# [練習問題]
[A] 変速機の制御装置に関する抜粋について、次の(i)〜(iii)が内容と一致するかどうかを「はい」か「いいえ」で答え、判断の決め手となる語句を抜粋から正確に引用しなさい。(i) ロックアップクラッチの締結力は、第1油圧室と第2油圧室との作動油の差圧によって調整できる。(ii) 変速クラッチは、駆動源とトルクコンバータとの間に配置される。(iii) 駆動源制御手段は、駆動源のトルクをドライバ要求トルクよりも小さいトルクに制御する。
[B] 変速機の制御装置に関する抜粋の最後の文に続けて、その先の文章を書きなさい。

# [抜粋]
(58)【調査した分野】(Int.Cl.,DB名)
変速機構と、駆動源と前記変速機構との間に設けられ、前記駆動源側に接続されたインペラと、前記変速機構側に接続されたタービンとを有し、作動油を介して前記インペラと前記タービンとの間の動力の伝達が可能であるとともに、前記駆動源側と前記タービンとの間を機械的に接続して動力の伝達を制御可能なロックアップクラッチを有するトルクコンバータと、前記トルクコンバータと前記変速機構との間に配置され、前記トルクコンバータと前記変速機構との間での動力の伝達を制御可能な変速クラッチと、を有する変速機の制御装置であって、
前記ロックアップクラッチは、前記ロックアップクラッチを押圧するピストンを介して設けられた第1油圧室と、第2油圧室との作動油の差圧により締結力を調整できるようになっており、
前記変速クラッチが伝達可能な許容トルクが、前記駆動源に対してドライバが要求していると想定されるドライバ要求トルク以下のトルクに維持されている状態において、前記第1油圧室と前記第2油圧室との作動油の油圧の調整を開始させて、前記ロックアップクラッチを完全に締結させるロックアップクラッチ制御手段と、
前記油圧の調整の開始後、前記タービンの回転数と前記変速機構のインプットシャフトの回転数との回転数差が所定の回転数以上になるまでの間、前記駆動源のトルクを前記ドライバ要求トルクよりも大きいトルクに制御する駆動源制御手段と、
を備える変速機の制御装置。

# [提供データ]
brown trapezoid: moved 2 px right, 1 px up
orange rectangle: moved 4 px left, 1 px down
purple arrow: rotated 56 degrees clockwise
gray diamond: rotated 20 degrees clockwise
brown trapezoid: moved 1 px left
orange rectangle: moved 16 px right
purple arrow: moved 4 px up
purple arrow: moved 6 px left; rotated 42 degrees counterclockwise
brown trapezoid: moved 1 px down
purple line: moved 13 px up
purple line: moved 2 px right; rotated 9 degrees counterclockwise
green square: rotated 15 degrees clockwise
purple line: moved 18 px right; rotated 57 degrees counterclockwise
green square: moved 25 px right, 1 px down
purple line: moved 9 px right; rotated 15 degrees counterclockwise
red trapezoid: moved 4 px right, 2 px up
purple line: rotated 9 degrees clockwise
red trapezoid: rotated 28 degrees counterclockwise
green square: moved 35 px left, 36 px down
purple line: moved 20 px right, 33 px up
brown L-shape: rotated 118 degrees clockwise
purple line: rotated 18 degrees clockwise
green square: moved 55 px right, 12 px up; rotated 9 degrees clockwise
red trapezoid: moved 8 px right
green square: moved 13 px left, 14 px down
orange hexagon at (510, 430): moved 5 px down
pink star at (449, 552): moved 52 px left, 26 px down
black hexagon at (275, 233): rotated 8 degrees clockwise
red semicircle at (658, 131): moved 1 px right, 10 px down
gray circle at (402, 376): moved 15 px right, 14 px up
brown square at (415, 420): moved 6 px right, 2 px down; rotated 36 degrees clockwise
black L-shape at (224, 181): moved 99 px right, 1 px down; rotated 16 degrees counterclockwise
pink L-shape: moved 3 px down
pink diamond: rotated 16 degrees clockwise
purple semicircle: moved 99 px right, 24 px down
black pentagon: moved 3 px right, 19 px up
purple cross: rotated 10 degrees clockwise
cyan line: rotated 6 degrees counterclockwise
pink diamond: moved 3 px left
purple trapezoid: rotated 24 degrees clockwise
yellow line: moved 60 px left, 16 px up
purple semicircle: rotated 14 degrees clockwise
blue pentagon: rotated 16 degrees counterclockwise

# [解答一覧]
[A]
(i) はい。「第1油圧室と、第2油圧室との作動油の差圧により締結力を調整できるようになっており」
(ii) いいえ。「前記トルクコンバータと前記変速機構との間に配置され」
(iii) いいえ。「前記駆動源のトルクを前記ドライバ要求トルクよりも大きいトルクに制御する」

[B]
前記ロックアップクラッチの締結が完全に行われた後において、前記駆動源のトルクを前記ドライバ要求トルクよりも一時的に減少させ、その後、前記駆動源のトルクを前記ドライバ要求トルクに変化させて、前記タービンの回転数と前記変速機構の前記インプットシャフトの回転数とを同期させるように制御する駆動源制御手段を更に備える
請求項1又は請求項2に記載の変速機の制御装置。
【発明を実施するための形態】
【0015】
以下、添付図面に基づいて、本発明の一実施形態に係る変速機の制御装置を説明する。同一の部品には同一の符号を付してあり、それらの名称および機能も同じである。したがって、それらについての詳細な説明は繰返さない。
【0016】
図1は、本発明の一実施形態に係る変速機を示す模式的な構成図である。
【0017】
車両に備えられる変速機1は、駆動源の一例であるエンジン10の出力軸11に接続されている。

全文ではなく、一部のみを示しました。